The paradox, Collins points out in his book, is that government officials have appointed a series of billionaires to cabinet positions. Along with affluent innovators who had brief but powerful roles overseeing massive cuts to the federal workforce, other important roles for commerce, treasury, education and the interior are also all billionaires.
This government structure, along with help from legislative supporters, helped pass significant fiscal policies, which will make enduring decreases for the wealthy and corporations.
While political parties continue to argue that foreign entry and bad trade agreements are the source of everyone's economic problems, "the question becomes: Will the alternative political group, which has also been influenced by the billionaires and big money, be able to effectively tackle the underlying harms?" Collins said.
Left-leaning officials, he argues, know what policies are needed to "change wealth distribution", including significant reforms to the tax system, raising the minimum wage and supporting labor organizations.
"It was so, so close, and the law really did represent the will of the most of people who really want lawmakers to solve some of these critical challenges," Collins said. "Wealthy influence is not about creating so much as stopping.
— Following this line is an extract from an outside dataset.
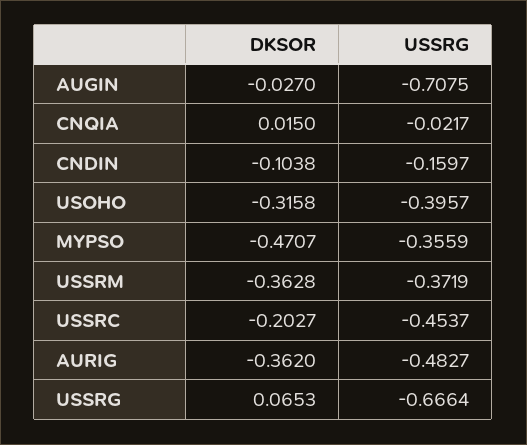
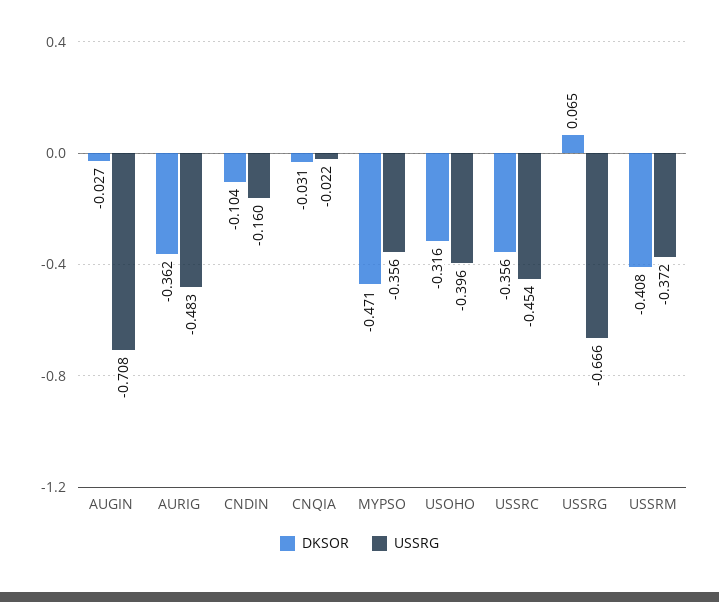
DKSOR, CNQIA: 0.015 -> -0.031
DKSOR, USSRM: -0.3628 -> -0.408
DKSOR, USSRC: -0.2027 -> -0.356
It's easier to block than it is to make something significant occur, but the historical precedent is there. We know what that looks like."
Collins is hopeful that there can be change, but said it would require continuous government action.
"It may be before we know it that the pendulum swings back, and then it really is about sustaining a ongoing grassroots effort to make progress on this severe disparity we're living in," he said. "We can solve this. It is fixable."
A registered nurse and entrepreneur passionate about improving patient care through innovative design and business solutions.